У меня недавно в «Литературном экспрессе» случился спор с Басинским. Обсуждался один неприличный питерец.
— Да, неприличный, — согласился Басинский. — Но он нужен для того, чтобы мертвое умерло.
Вот с этим я не согласен категорически. Кто вам — и ему — сказал, что оно мертвое? От имени какой инстанции вкуса выступает это ходячее оскорбление вкуса? И если даже допустить, что ему, разливавшемуся в восторгах по поводу романа «Бегство облепихи» или как его там, дарован абсолютный вкус, — кто дал ему право использовать этот вкус как обух, в полном соответствии с фамилией? В том-то и общая драма всех одержимых гордыней: им просто нравится делать гадости, но ради легитимации этого сомнительного занятия они предпочитают выступать от имени нового времени, упраздняющего всяческую мертвечину.

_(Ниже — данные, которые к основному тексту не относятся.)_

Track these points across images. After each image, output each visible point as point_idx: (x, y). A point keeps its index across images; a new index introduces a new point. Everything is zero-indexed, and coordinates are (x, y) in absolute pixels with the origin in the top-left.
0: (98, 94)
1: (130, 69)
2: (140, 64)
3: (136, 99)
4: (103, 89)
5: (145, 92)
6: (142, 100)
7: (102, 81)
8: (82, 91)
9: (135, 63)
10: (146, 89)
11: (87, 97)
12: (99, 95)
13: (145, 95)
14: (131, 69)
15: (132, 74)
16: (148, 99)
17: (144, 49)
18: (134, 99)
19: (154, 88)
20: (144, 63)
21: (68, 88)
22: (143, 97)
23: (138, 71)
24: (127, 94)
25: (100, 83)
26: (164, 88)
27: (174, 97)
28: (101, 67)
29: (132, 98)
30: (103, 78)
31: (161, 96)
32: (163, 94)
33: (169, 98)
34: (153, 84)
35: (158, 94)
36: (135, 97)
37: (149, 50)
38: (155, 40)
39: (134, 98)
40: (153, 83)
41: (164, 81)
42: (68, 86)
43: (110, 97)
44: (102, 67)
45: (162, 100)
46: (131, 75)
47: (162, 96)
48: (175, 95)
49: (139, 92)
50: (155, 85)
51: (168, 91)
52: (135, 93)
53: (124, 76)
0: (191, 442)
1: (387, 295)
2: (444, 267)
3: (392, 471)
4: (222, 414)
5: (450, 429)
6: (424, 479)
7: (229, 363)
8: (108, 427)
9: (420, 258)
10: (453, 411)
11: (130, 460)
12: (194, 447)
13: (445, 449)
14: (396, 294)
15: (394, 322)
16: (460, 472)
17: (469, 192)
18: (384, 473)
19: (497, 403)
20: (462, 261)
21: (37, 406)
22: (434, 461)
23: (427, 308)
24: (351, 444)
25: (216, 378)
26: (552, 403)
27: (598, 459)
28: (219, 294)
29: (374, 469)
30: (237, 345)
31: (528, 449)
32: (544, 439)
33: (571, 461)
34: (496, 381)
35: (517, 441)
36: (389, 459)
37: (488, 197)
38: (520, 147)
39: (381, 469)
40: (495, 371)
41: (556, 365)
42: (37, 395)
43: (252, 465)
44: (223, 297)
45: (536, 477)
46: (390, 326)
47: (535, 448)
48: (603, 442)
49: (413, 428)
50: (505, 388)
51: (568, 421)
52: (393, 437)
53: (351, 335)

Сидит кружок «бывших людей», которых и так уже теснит эпоха. У бывших свои маленькие радости: что-то вспоминать, что-то вырезать и наклеивать, как Юркун в последние дни. Приходит с улицы такое вот краснорожее будущее и говорит: освободите помещение, теперь здесь буду жить я.

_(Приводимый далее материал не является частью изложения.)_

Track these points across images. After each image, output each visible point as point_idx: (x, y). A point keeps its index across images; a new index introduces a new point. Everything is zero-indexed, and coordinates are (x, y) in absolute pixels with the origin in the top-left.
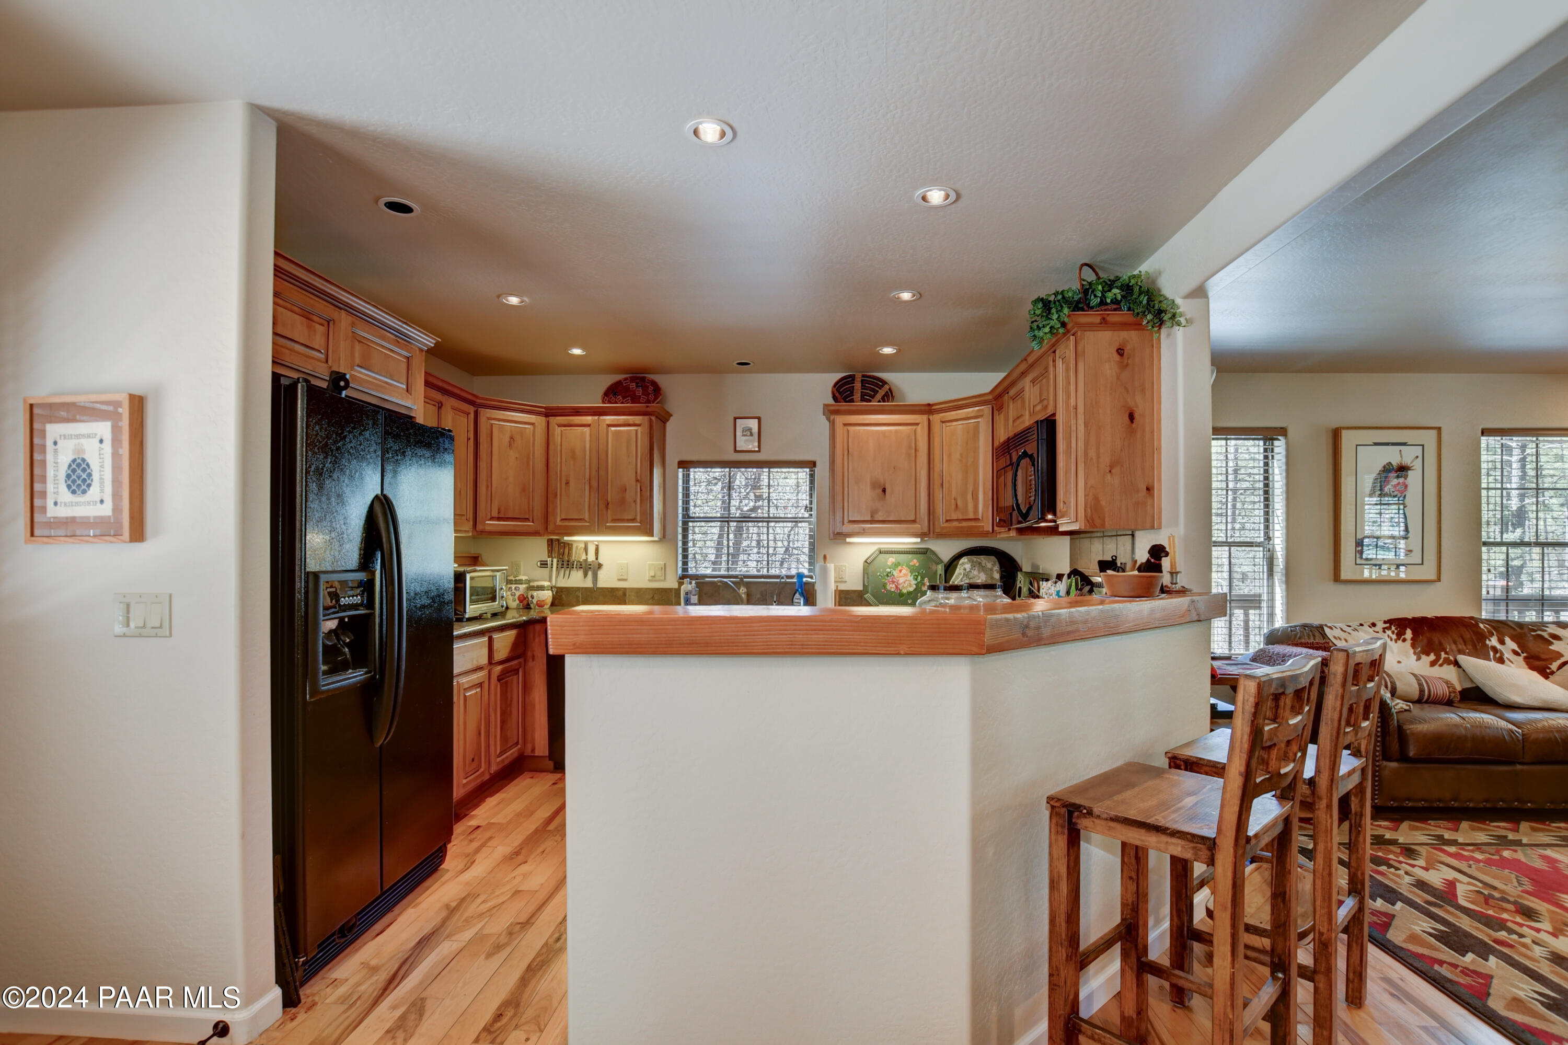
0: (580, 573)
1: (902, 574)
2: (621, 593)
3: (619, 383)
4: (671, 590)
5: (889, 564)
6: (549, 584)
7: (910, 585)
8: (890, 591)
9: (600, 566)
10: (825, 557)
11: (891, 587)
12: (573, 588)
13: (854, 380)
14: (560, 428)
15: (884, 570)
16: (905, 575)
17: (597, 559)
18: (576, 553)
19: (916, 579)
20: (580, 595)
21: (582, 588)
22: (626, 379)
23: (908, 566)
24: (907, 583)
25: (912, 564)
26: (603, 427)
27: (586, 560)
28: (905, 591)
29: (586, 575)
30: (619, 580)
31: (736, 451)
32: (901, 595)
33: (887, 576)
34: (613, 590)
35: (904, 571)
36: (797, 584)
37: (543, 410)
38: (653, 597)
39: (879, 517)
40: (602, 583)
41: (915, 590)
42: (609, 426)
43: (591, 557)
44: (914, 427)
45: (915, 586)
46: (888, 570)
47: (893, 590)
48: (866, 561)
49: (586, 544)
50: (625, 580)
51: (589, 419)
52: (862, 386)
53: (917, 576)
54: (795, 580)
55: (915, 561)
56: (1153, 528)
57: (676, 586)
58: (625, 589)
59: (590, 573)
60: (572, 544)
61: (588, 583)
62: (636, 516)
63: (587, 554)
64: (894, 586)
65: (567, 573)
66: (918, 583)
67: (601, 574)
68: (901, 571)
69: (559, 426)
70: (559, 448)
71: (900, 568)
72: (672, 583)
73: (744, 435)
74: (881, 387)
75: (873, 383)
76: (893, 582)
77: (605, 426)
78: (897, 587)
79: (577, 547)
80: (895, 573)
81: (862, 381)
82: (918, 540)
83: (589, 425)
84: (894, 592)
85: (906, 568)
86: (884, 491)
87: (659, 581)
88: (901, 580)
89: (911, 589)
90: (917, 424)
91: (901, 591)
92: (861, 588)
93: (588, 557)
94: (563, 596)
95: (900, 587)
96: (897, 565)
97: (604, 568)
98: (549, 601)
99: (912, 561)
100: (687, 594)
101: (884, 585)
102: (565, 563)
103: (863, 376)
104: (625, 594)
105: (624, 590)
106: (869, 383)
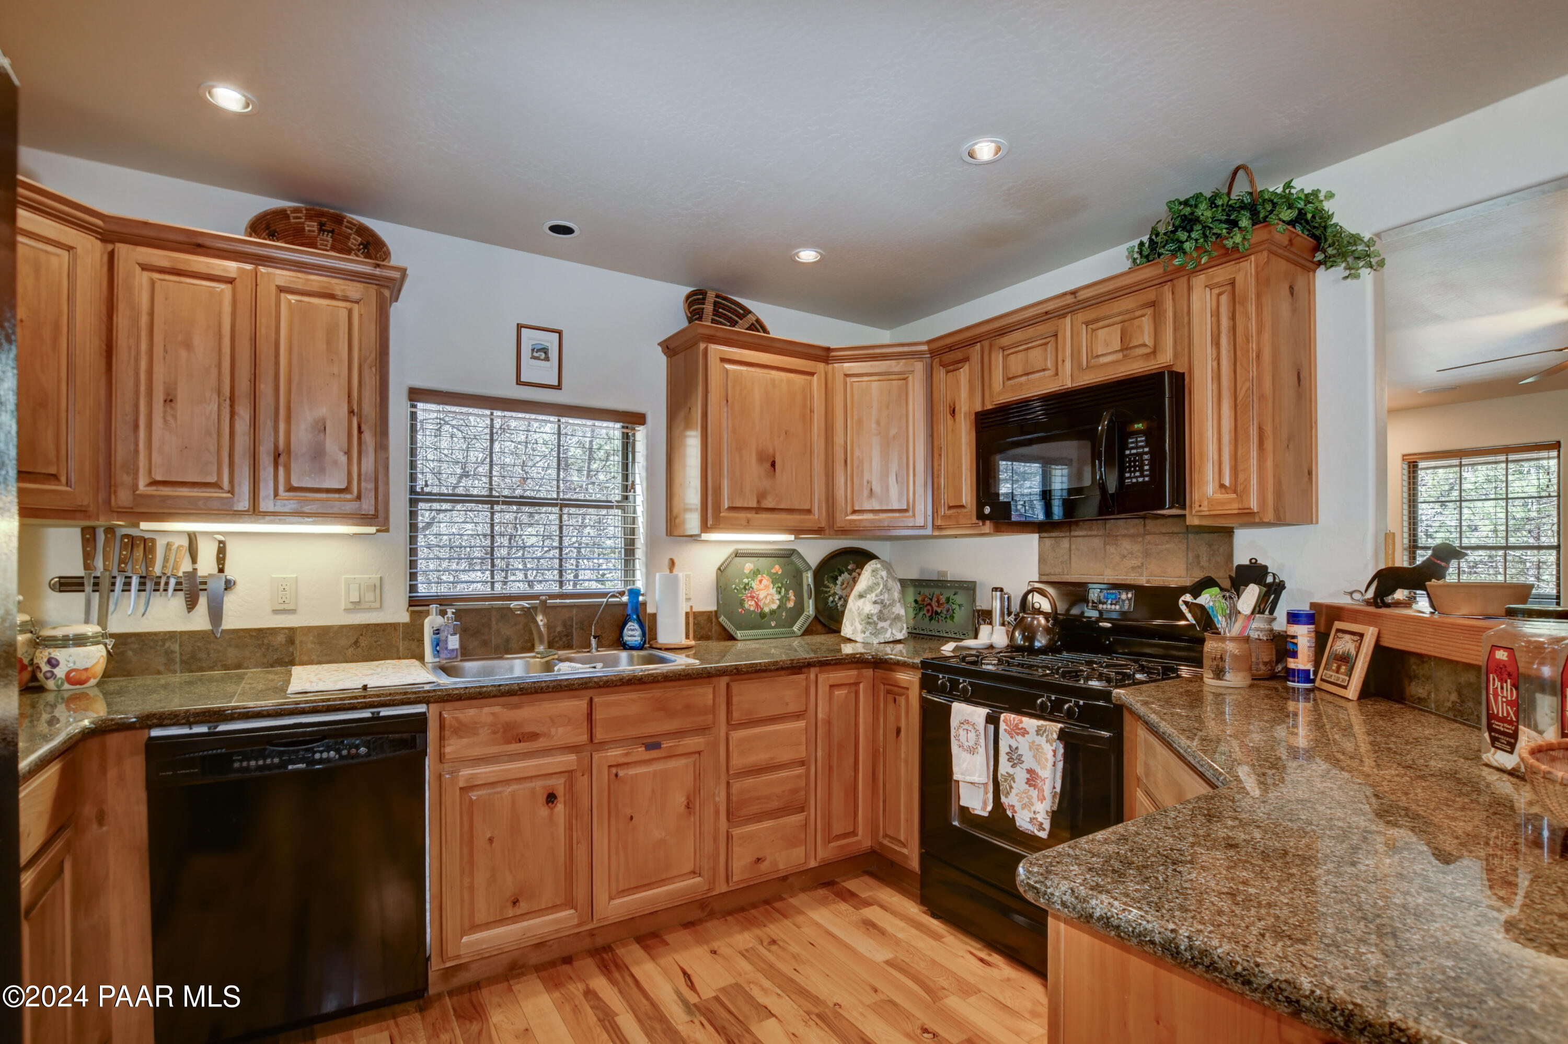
0: (177, 602)
1: (762, 586)
2: (281, 638)
3: (281, 214)
4: (394, 626)
5: (747, 571)
6: (98, 629)
7: (773, 601)
8: (749, 610)
9: (229, 585)
10: (672, 563)
11: (750, 605)
12: (156, 634)
13: (704, 299)
14: (146, 275)
15: (741, 581)
16: (766, 587)
17: (221, 570)
18: (166, 560)
19: (780, 593)
20: (176, 647)
21: (182, 633)
22: (296, 210)
23: (770, 574)
24: (769, 598)
25: (773, 571)
26: (267, 292)
27: (192, 574)
28: (766, 610)
29: (191, 604)
30: (276, 612)
31: (519, 382)
32: (763, 615)
33: (745, 589)
34: (260, 634)
35: (765, 582)
36: (629, 607)
37: (99, 222)
38: (356, 643)
39: (768, 503)
40: (232, 621)
41: (779, 607)
42: (281, 289)
43: (206, 565)
44: (808, 378)
45: (778, 602)
46: (746, 581)
47: (752, 609)
48: (719, 569)
49: (192, 538)
50: (293, 611)
51: (231, 267)
52: (714, 310)
53: (780, 588)
54: (625, 599)
55: (777, 567)
56: (1312, 523)
57: (403, 617)
58: (292, 630)
59: (203, 601)
60: (153, 541)
61: (199, 621)
62: (350, 482)
63: (194, 560)
64: (753, 603)
65: (142, 601)
66: (782, 597)
67: (231, 603)
68: (761, 581)
69: (145, 267)
70: (144, 319)
71: (759, 577)
72: (397, 613)
73: (533, 358)
74: (741, 317)
75: (730, 310)
76: (752, 597)
77: (273, 290)
78: (757, 604)
79: (168, 546)
80: (754, 584)
81: (716, 303)
82: (792, 537)
83: (230, 281)
84: (754, 611)
85: (767, 578)
86: (773, 464)
87: (370, 609)
88: (762, 595)
89: (774, 607)
90: (812, 374)
91: (762, 609)
92: (713, 608)
93: (198, 566)
94: (130, 653)
95: (761, 604)
96: (756, 572)
97: (239, 588)
98: (100, 669)
99: (773, 567)
100: (437, 632)
101: (741, 602)
102: (135, 581)
103: (717, 296)
104: (291, 641)
105: (291, 634)
106: (725, 307)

Есть ли у него проекты относительно нового мироустройства? Есть ли какие-нибудь добродетели вместо этих, скомпрометированных и хрупких? Способен ли он сделать что-нибудь для блага — хотя бы собственного, про других молчим? Нет, ничего подобного. Он ни шиша не умеет и ни хрена не чувствует. Он просто любит говорить «освободите помещение». Вся его ослепительная новизна по сравнению с людьми старого образца заключается в том, что у него меньше моральных ограничений. Он разрешил себе чуть больше и вот — вошел. Через полгода он наворотит такого, что сбежит сам — либо его отсюда вынесут. Но в эти полгода он будет кутить по полной.
Так входит марксизм, упраздняя все самое тонкое и сложное. Так — ровно с теми же ухватками — входил впоследствии структурализм, не в пример более умный, но ничуть не менее решительно упразднявший все остальное. Гордыня обычно присуща людям малоталантливым, потому что у таланта другие радости.